▶ [WHAT THIS TASK INVOLVES]:
Reproduce every line of the records below without any change, and leave the pictures out of your answer.

─── PROVIDED RECORDS ───

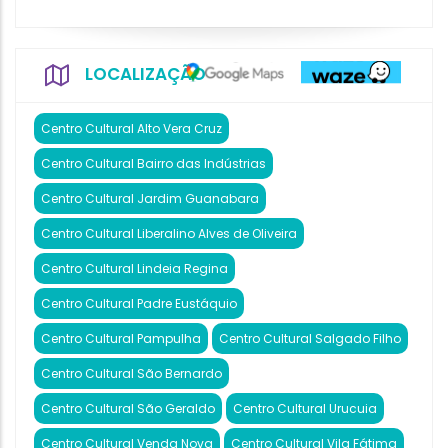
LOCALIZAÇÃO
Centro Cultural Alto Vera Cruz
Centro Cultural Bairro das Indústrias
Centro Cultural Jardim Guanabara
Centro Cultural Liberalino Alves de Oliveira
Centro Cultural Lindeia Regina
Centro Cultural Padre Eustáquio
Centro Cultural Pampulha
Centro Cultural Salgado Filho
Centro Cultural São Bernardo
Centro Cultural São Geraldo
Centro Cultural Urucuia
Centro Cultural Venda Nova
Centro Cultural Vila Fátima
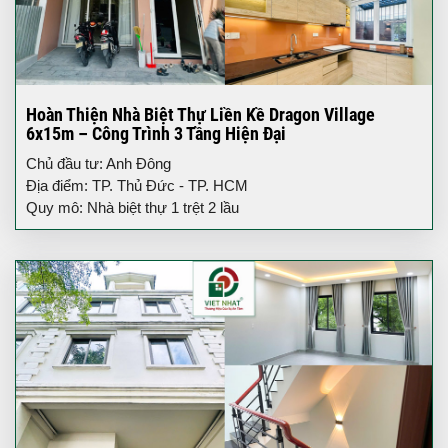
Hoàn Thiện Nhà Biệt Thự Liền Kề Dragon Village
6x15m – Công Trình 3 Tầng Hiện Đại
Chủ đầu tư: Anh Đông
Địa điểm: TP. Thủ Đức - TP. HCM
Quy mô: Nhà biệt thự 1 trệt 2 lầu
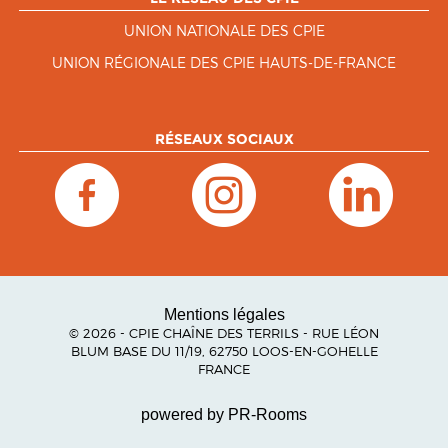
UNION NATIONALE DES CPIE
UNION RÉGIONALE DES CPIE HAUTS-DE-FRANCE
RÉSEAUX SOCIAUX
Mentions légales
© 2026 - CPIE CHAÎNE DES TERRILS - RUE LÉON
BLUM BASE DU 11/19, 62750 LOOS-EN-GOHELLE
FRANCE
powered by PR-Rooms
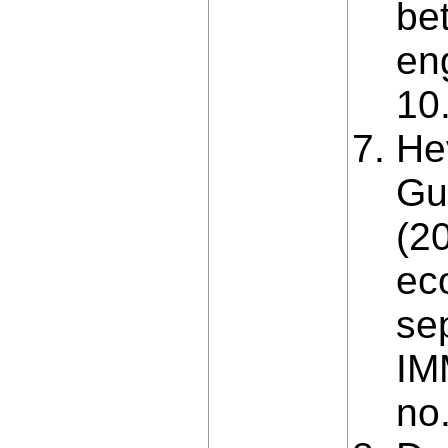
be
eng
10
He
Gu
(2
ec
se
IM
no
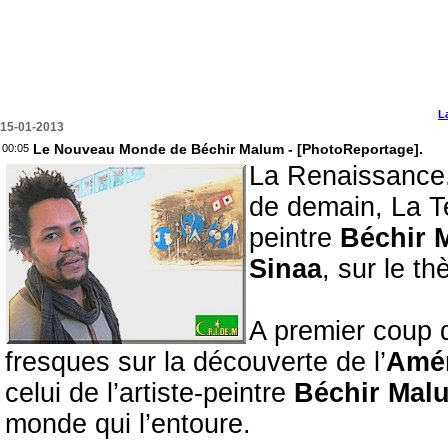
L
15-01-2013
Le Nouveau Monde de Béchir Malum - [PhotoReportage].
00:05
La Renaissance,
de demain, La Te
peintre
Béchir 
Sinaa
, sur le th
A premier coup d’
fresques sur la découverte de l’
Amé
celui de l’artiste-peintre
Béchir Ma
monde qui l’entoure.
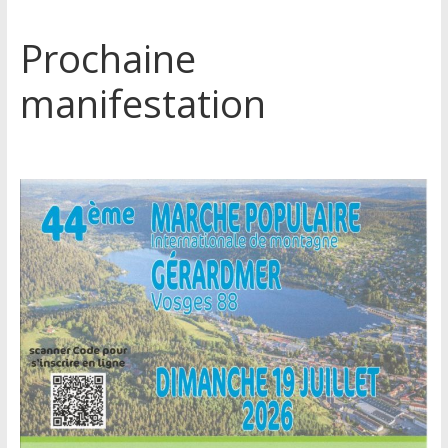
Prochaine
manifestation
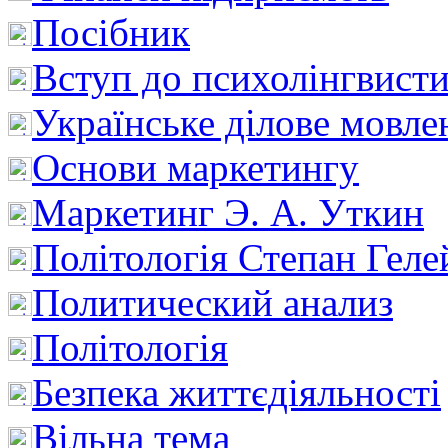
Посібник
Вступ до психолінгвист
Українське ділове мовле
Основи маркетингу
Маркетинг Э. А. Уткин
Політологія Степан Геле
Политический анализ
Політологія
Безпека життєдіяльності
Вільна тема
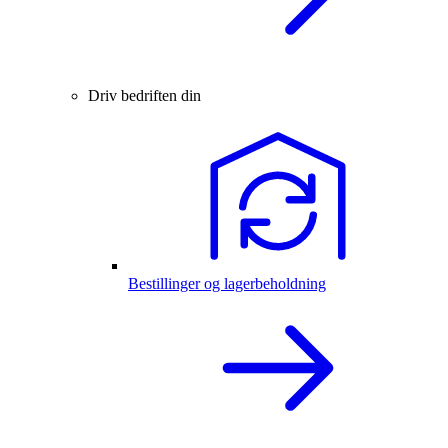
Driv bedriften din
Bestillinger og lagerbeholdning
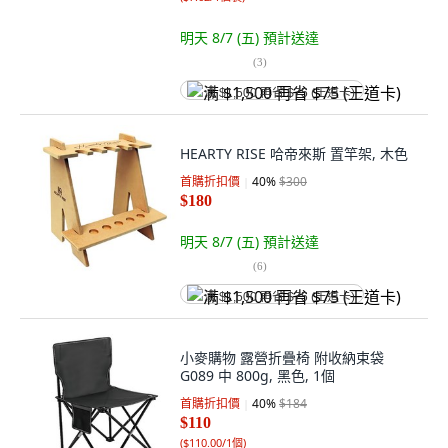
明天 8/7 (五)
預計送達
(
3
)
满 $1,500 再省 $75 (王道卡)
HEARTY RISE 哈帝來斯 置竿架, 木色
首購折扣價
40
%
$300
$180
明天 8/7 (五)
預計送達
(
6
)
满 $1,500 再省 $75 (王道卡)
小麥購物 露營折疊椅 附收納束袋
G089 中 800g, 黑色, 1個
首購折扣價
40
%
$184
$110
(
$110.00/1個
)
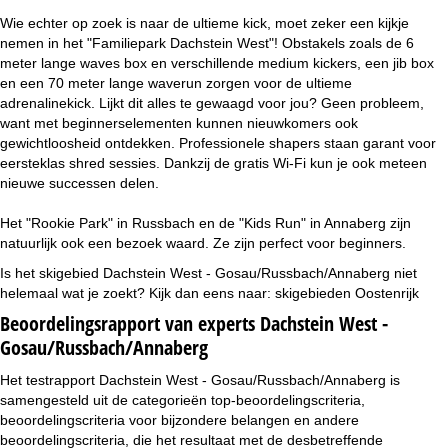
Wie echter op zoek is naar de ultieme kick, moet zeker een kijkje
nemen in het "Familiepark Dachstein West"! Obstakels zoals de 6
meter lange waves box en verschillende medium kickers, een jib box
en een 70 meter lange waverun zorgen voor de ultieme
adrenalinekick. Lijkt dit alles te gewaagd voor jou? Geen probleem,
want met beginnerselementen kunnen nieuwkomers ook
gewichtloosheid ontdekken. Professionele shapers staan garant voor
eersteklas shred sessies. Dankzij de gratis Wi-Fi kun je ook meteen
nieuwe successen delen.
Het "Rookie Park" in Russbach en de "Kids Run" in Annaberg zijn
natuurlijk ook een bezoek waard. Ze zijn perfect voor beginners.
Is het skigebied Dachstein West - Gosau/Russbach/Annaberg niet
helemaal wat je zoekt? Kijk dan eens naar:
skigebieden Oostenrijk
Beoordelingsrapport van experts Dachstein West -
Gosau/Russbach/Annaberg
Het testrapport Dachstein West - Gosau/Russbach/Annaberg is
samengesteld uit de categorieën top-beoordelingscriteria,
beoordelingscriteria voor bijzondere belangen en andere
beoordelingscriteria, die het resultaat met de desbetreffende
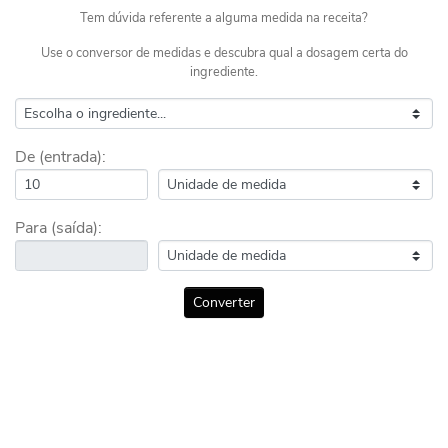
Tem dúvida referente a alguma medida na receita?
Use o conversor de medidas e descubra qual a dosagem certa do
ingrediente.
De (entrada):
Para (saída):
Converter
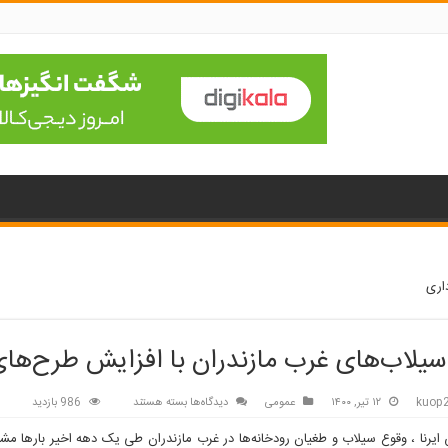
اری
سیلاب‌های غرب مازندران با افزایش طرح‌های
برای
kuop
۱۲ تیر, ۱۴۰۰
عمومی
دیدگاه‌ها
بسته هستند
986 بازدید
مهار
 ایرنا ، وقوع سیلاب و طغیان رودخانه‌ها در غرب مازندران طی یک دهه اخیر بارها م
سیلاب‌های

───

▶ [ANSWER TO THIS PROBLEM]:
LOCALIZAÇÃO
Centro Cultural Alto Vera Cruz
Centro Cultural Bairro das Indústrias
Centro Cultural Jardim Guanabara
Centro Cultural Liberalino Alves de Oliveira
Centro Cultural Lindeia Regina
Centro Cultural Padre Eustáquio
Centro Cultural Pampulha
Centro Cultural Salgado Filho
Centro Cultural São Bernardo
Centro Cultural São Geraldo
Centro Cultural Urucuia
Centro Cultural Venda Nova
Centro Cultural Vila Fátima
Hoàn Thiện Nhà Biệt Thự Liền Kề Dragon Village
6x15m – Công Trình 3 Tầng Hiện Đại
Chủ đầu tư: Anh Đông
Địa điểm: TP. Thủ Đức - TP. HCM
Quy mô: Nhà biệt thự 1 trệt 2 lầu
UNION NATIONALE DES CPIE
UNION RÉGIONALE DES CPIE HAUTS-DE-FRANCE
RÉSEAUX SOCIAUX
Mentions légales
© 2026 - CPIE CHAÎNE DES TERRILS - RUE LÉON
BLUM BASE DU 11/19, 62750 LOOS-EN-GOHELLE
FRANCE
powered by PR-Rooms
be
eng
10
He
Gu
(2
ec
se
IM
no
L
15-01-2013
Le Nouveau Monde de Béchir Malum - [PhotoReportage].
00:05
La Renaissance,
de demain, La Te
peintre
Béchir 
Sinaa
, sur le th
A premier coup d’
fresques sur la découverte de l’
Amé
celui de l’artiste-peintre
Béchir Ma
monde qui l’entoure.
Prochaine
manifestation
Посібник
Вступ до психолінгвист
Українське ділове мовле
Основи маркетингу
Маркетинг Э. А. Уткин
Політологія Степан Геле
Политический анализ
Політологія
Безпека життєдіяльності
Вільна тема
Driv bedriften din
Bestillinger og lagerbeholdning
明天 8/7 (五)
預計送達
(
3
)
满 $1,500 再省 $75 (王道卡)
HEARTY RISE 哈帝來斯 置竿架, 木色
首購折扣價
40
%
$300
$180
明天 8/7 (五)
預計送達
(
6
)
满 $1,500 再省 $75 (王道卡)
小麥購物 露營折疊椅 附收納束袋
G089 中 800g, 黑色, 1個
首購折扣價
40
%
$184
$110
(
$110.00/1個
)
Wie echter op zoek is naar de ultieme kick, moet zeker een kijkje
nemen in het "Familiepark Dachstein West"! Obstakels zoals de 6
meter lange waves box en verschillende medium kickers, een jib box
en een 70 meter lange waverun zorgen voor de ultieme
adrenalinekick. Lijkt dit alles te gewaagd voor jou? Geen probleem,
want met beginnerselementen kunnen nieuwkomers ook
gewichtloosheid ontdekken. Professionele shapers staan garant voor
eersteklas shred sessies. Dankzij de gratis Wi-Fi kun je ook meteen
nieuwe successen delen.
Het "Rookie Park" in Russbach en de "Kids Run" in Annaberg zijn
natuurlijk ook een bezoek waard. Ze zijn perfect voor beginners.
Is het skigebied Dachstein West - Gosau/Russbach/Annaberg niet
helemaal wat je zoekt? Kijk dan eens naar:
skigebieden Oostenrijk
Beoordelingsrapport van experts Dachstein West -
Gosau/Russbach/Annaberg
Het testrapport Dachstein West - Gosau/Russbach/Annaberg is
samengesteld uit de categorieën top-beoordelingscriteria,
beoordelingscriteria voor bijzondere belangen en andere
beoordelingscriteria, die het resultaat met de desbetreffende
Tem dúvida referente a alguma medida na receita?
Use o conversor de medidas e descubra qual a dosagem certa do
ingrediente.
De (entrada):
Para (saída):
Converter
اری
سیلاب‌های غرب مازندران با افزایش طرح‌های
برای
kuop
۱۲ تیر, ۱۴۰۰
عمومی
دیدگاه‌ها
بسته هستند
986 بازدید
مهار
 ایرنا ، وقوع سیلاب و طغیان رودخانه‌ها در غرب مازندران طی یک دهه اخیر بارها م
سیلاب‌های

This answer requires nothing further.